• [What you should do] Your answer must be every line of the data that contains "strong".

== Task input

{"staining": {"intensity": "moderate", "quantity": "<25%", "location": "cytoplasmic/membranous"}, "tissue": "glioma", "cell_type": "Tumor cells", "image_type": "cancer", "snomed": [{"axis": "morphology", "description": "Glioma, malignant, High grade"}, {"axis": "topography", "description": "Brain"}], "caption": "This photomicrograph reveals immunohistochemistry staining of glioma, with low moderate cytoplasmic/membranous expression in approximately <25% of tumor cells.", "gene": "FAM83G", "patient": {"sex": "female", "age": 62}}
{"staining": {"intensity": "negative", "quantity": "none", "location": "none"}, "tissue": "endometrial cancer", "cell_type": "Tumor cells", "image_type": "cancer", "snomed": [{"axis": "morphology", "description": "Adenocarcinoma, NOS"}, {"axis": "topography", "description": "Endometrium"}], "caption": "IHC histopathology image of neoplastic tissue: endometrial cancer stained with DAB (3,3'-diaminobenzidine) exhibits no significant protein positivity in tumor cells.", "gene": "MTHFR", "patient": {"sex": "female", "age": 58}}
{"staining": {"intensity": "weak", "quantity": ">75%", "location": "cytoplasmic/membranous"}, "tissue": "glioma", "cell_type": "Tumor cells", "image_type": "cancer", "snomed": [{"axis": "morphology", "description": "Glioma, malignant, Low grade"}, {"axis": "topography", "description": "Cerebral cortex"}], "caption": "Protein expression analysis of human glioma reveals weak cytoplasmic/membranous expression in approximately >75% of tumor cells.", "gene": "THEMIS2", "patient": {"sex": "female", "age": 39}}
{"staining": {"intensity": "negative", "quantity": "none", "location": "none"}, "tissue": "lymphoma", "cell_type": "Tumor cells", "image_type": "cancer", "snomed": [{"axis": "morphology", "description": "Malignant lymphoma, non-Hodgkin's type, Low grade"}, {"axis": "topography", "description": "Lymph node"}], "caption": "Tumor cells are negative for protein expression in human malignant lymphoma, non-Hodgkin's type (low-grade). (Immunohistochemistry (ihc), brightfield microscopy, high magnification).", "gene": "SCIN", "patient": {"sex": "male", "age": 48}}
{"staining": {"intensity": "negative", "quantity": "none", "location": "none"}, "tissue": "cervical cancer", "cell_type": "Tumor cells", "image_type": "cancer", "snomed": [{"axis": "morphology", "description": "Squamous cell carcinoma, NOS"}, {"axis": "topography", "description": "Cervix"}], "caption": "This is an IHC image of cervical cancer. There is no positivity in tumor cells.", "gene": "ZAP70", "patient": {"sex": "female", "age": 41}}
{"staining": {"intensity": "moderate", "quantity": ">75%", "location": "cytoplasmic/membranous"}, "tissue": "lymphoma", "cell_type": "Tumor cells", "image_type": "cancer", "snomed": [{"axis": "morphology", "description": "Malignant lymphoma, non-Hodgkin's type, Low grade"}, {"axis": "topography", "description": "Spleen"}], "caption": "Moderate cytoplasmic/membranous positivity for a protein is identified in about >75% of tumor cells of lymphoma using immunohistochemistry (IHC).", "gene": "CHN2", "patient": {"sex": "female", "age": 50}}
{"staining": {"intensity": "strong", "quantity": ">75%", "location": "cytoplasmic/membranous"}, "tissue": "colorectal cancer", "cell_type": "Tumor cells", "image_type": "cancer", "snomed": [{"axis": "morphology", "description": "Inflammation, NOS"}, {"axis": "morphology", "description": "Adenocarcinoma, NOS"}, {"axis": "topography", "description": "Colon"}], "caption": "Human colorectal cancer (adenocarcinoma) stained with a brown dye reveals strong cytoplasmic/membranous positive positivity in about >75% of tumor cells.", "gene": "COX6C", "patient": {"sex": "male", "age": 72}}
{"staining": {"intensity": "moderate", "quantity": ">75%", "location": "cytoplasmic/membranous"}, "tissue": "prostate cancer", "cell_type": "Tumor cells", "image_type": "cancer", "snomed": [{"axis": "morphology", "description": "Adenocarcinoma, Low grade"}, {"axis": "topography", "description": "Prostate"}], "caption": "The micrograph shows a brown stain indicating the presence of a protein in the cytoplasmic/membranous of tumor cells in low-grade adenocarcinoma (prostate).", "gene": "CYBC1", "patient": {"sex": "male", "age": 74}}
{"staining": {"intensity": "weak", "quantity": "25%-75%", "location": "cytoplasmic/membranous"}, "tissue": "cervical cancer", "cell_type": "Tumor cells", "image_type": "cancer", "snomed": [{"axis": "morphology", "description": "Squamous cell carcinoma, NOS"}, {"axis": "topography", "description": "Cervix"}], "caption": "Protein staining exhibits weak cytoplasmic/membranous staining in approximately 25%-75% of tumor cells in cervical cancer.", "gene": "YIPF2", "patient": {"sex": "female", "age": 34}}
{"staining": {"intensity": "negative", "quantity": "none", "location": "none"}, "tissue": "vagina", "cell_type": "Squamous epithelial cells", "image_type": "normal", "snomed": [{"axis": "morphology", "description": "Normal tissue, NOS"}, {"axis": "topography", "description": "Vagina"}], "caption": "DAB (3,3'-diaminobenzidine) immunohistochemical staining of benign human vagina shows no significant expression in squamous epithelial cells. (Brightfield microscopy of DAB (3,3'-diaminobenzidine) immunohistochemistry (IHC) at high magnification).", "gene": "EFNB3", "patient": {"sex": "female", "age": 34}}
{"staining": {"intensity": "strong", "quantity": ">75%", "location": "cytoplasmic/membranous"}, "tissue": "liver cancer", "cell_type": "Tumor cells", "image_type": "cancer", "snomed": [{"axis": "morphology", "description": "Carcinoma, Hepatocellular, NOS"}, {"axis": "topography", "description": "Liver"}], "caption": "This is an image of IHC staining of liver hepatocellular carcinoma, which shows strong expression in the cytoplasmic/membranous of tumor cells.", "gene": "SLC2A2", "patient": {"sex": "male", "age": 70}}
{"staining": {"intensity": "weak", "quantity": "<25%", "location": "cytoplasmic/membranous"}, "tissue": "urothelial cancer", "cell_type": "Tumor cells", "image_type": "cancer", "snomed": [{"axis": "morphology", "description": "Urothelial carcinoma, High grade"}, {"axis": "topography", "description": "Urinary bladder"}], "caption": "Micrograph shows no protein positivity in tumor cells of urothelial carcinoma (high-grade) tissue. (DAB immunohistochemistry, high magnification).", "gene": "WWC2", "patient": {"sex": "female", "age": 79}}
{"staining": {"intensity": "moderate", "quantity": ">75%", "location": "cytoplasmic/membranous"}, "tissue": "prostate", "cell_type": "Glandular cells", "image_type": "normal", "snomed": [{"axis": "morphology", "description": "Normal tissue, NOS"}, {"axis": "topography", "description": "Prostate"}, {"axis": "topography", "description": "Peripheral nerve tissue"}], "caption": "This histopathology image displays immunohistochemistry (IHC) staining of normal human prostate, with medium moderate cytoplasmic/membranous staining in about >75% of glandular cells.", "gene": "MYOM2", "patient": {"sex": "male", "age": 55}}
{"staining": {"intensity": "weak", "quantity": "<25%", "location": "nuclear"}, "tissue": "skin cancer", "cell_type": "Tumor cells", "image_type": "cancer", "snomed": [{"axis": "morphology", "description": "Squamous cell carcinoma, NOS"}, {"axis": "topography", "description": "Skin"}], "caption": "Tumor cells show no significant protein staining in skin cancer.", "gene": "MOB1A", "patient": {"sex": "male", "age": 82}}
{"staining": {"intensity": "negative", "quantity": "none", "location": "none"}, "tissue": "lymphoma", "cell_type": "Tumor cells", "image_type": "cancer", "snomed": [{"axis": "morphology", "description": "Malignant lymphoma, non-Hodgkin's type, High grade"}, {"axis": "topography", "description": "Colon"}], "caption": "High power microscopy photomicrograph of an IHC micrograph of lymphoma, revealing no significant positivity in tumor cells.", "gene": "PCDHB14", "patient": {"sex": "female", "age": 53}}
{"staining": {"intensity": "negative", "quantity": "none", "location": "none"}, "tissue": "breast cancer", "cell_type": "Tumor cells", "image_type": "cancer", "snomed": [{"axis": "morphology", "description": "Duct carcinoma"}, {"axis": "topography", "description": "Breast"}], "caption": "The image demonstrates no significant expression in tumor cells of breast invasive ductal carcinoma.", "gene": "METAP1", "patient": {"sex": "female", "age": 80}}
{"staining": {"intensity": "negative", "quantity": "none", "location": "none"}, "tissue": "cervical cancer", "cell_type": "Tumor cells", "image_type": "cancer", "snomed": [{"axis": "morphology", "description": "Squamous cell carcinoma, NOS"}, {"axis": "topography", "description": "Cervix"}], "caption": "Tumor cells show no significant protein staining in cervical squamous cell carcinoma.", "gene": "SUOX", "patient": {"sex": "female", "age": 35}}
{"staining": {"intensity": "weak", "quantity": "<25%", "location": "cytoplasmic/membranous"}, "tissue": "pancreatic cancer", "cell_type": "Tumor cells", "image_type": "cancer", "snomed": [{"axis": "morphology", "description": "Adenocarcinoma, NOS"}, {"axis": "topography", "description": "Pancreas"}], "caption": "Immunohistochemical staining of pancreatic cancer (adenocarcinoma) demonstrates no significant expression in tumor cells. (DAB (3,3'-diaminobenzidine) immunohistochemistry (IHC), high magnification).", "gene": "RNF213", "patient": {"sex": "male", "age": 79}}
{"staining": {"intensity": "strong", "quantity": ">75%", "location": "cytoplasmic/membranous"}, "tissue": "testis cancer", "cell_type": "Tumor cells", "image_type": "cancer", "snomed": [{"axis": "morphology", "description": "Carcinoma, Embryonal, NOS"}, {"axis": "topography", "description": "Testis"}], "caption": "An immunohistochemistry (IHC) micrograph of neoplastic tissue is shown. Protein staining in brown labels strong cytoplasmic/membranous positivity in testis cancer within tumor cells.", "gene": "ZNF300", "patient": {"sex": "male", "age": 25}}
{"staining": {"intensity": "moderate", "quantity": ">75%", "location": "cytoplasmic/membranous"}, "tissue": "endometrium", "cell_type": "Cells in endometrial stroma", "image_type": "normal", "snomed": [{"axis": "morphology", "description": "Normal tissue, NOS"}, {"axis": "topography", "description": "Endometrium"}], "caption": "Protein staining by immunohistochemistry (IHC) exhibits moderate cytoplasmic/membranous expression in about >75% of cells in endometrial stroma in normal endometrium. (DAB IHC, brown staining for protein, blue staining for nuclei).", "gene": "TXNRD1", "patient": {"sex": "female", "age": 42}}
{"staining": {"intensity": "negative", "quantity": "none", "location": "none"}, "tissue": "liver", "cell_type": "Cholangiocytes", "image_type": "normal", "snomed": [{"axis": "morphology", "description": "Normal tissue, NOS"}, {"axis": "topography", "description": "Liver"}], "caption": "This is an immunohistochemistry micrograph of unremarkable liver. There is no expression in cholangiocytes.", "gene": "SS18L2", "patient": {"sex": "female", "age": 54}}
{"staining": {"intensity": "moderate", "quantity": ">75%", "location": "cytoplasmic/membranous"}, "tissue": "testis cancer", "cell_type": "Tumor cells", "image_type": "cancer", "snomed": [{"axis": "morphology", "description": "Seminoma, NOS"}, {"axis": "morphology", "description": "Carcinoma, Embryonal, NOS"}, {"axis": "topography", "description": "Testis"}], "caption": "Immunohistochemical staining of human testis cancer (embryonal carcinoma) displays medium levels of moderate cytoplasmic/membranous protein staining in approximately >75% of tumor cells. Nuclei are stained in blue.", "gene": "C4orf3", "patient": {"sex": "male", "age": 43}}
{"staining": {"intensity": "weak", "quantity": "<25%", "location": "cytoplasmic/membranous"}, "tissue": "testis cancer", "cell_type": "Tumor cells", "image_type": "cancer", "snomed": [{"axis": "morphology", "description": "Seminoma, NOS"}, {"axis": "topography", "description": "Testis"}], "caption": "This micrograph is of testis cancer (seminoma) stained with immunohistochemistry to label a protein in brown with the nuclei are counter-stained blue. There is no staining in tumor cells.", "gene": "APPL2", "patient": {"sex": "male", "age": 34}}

====

• [Finished exercise]
{"staining": {"intensity": "strong", "quantity": ">75%", "location": "cytoplasmic/membranous"}, "tissue": "colorectal cancer", "cell_type": "Tumor cells", "image_type": "cancer", "snomed": [{"axis": "morphology", "description": "Inflammation, NOS"}, {"axis": "morphology", "description": "Adenocarcinoma, NOS"}, {"axis": "topography", "description": "Colon"}], "caption": "Human colorectal cancer (adenocarcinoma) stained with a brown dye reveals strong cytoplasmic/membranous positive positivity in about >75% of tumor cells.", "gene": "COX6C", "patient": {"sex": "male", "age": 72}}
{"staining": {"intensity": "strong", "quantity": ">75%", "location": "cytoplasmic/membranous"}, "tissue": "liver cancer", "cell_type": "Tumor cells", "image_type": "cancer", "snomed": [{"axis": "morphology", "description": "Carcinoma, Hepatocellular, NOS"}, {"axis": "topography", "description": "Liver"}], "caption": "This is an image of IHC staining of liver hepatocellular carcinoma, which shows strong expression in the cytoplasmic/membranous of tumor cells.", "gene": "SLC2A2", "patient": {"sex": "male", "age": 70}}
{"staining": {"intensity": "strong", "quantity": ">75%", "location": "cytoplasmic/membranous"}, "tissue": "testis cancer", "cell_type": "Tumor cells", "image_type": "cancer", "snomed": [{"axis": "morphology", "description": "Carcinoma, Embryonal, NOS"}, {"axis": "topography", "description": "Testis"}], "caption": "An immunohistochemistry (IHC) micrograph of neoplastic tissue is shown. Protein staining in brown labels strong cytoplasmic/membranous positivity in testis cancer within tumor cells.", "gene": "ZNF300", "patient": {"sex": "male", "age": 25}}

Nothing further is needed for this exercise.